A study38 showed the relationship between BMI and antibody titers to HSP60, 65, and 70 is significant. Kargari et al. found a significant relationship between BMI and HTN with serum anti-HSP27 antibody titer. Also, Azarpazhooh et al. concluded that serum anti-HSP27 antibody titer was significantly higher in hypertensive patients compared with non-hypertensive patients (p < 0.001). But, our results showed that BMI and HTN were not associated with serum anti-HSP27 antibody titer. In both studies Kargari et al. and Azarpazhooh et al., no significant difference was observed between smoking status and serum anti-HSP27 antibody titer and was consistent to our conclusion.

Also, we explored the educational level of individuals that was not related to serum anti-HSP27 antibody titer and our result was different from the study of Victora et al.39.

In addition to the items mentioned so far, obesity, height, LDL, TG, Chol, WHR, and Hs-CRP were positively associated with serum anti-HSP27 antibody titer in Kargari et al. study. In another study that was conducted by Sadabadi et al., PAL and HC were not significant, and the serum HSP27 antibody titers were different (p-value = 0.05) between the subjects with high WC, HDL, TG, BPS, and BPD compared to participants with low WC, HDL, BPS, BPD, and glucose5. In our study, PAL was related and consistent with the study of Sadabadi et al.

In addition to all of the above, our finding revealed that there was a relationship between other variables such as MAUC and PLT with serum anti-HSP27 antibody titer. These variables were not studied in previous studies.

In summary, there are differences in the results of this study with other studies mentioned. The previous studies have been conducted using common statistical methods that require special assumptions or case–control studies but in the present study, a non-parametric method that does not require special assumptions has been used as well as it can predict and model the linear and nonlinear relationships between input and output patterns, well.
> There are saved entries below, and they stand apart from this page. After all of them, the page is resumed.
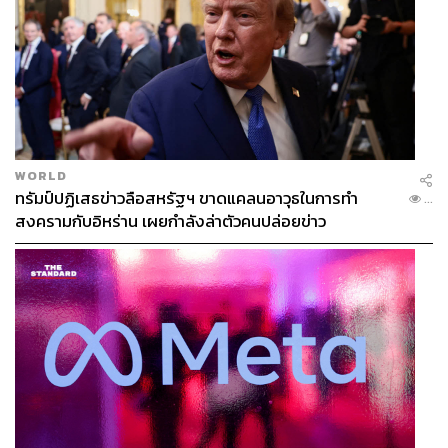
WORLD
ทรัมป์ปฏิเสธข่าวลือสหรัฐฯ ขาดแคลนอาวุธในการทำ
...
สงครามกับอิหร่าน เผยกำลังล่าตัวคนปล่อยข่าว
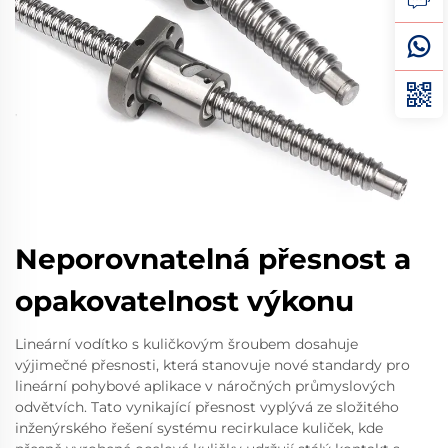
Neporovnatelná přesnost a
opakovatelnost výkonu
Lineární vodítko s kuličkovým šroubem dosahuje
výjimečné přesnosti, která stanovuje nové standardy pro
lineární pohybové aplikace v náročných průmyslových
odvětvích. Tato vynikající přesnost vyplývá ze složitého
inženýrského řešení systému recirkulace kuliček, kde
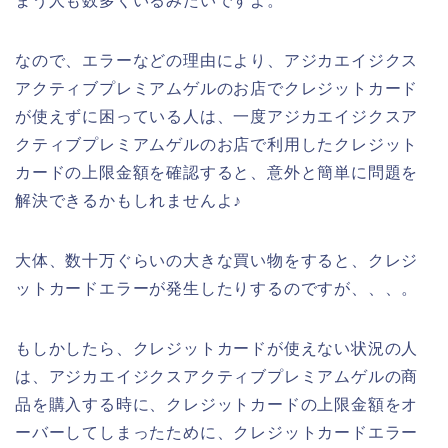
まう人も数多くいるみたいですよ。
なので、エラーなどの理由により、アジカエイジクス
アクティブプレミアムゲルのお店でクレジットカード
が使えずに困っている人は、一度アジカエイジクスア
クティブプレミアムゲルのお店で利用したクレジット
カードの上限金額を確認すると、意外と簡単に問題を
解決できるかもしれませんよ♪
大体、数十万ぐらいの大きな買い物をすると、クレジ
ットカードエラーが発生したりするのですが、、、。
もしかしたら、クレジットカードが使えない状況の人
は、アジカエイジクスアクティブプレミアムゲルの商
品を購入する時に、クレジットカードの上限金額をオ
ーバーしてしまったために、クレジットカードエラー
These differences could be due to the cross-sectional study design and sample size in case and control groups20. Another reason that can cause these discrepancies is the sample size, which can be influential in the bivariate analysis stage for feature selection in our selection and other studies. Also, the presence of other influential factors or conditions of the subjects, the special patients under study that have been considered in previous studies can be effective. The limitation of this study was the exclusion of important variables such as drug use and vitamin D due to missing values exceeding 70 percent.

Conclusion

The LightGBM method was effective in elucidating the relationship between PAB and PAL and serum anti-HSP27 antibody titers with a direct and indirect effect on the prediction of serum anti-HSP27 antibody titers, respectively. The PDW, MUAC, SBP, age, RDW, WHR, NL, PLT, glucose, cholesterol, and RBC were also associated with anti-HSP27 antibody titers. In addition, we aim to investigate this topic as a longitudinal study in the future.